Instructions for the task>
Report every line of the items below that contains the string "Italia", matching case exactly.

Source data>
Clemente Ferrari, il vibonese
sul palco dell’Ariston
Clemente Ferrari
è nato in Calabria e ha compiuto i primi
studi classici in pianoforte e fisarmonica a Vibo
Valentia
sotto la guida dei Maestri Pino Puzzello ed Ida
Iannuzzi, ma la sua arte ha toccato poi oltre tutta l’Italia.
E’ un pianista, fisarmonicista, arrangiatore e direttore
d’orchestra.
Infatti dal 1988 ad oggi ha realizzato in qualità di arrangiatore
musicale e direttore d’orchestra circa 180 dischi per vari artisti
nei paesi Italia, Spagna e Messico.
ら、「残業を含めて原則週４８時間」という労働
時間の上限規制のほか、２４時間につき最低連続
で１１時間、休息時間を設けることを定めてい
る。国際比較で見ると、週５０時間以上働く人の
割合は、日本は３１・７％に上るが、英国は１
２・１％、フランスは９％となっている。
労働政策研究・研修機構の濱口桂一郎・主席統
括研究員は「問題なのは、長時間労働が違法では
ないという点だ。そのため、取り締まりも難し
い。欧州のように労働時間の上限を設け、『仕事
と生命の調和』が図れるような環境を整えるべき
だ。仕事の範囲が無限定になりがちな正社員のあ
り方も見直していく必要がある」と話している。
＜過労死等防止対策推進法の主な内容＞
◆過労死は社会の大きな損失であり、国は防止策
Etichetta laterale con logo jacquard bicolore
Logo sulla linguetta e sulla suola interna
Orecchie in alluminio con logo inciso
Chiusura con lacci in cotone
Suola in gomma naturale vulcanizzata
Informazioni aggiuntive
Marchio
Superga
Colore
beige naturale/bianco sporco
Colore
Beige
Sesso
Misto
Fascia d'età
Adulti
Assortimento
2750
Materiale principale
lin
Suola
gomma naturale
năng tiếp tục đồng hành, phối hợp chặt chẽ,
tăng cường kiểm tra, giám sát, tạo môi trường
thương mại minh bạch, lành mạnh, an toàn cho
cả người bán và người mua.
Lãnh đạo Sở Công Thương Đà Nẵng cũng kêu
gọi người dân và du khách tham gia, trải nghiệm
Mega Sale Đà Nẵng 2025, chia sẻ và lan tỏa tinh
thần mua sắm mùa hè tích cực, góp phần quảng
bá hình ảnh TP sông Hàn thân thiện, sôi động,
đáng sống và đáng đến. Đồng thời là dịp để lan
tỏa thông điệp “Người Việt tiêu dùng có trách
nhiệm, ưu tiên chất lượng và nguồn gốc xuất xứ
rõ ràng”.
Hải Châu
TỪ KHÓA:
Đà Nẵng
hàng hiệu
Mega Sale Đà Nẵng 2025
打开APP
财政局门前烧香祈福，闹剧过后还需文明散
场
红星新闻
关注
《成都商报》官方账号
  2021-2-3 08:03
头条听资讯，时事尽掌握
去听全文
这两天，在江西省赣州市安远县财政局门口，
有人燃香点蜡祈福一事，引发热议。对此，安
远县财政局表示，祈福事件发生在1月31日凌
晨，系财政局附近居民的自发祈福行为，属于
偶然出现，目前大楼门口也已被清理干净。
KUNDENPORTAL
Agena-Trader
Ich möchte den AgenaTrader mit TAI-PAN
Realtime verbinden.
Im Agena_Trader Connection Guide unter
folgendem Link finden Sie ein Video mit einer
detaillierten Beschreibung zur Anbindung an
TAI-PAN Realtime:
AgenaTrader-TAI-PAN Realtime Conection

Solution for this exercise>
Iannuzzi, ma la sua arte ha toccato poi oltre tutta l’Italia.
nei paesi Italia, Spagna e Messico.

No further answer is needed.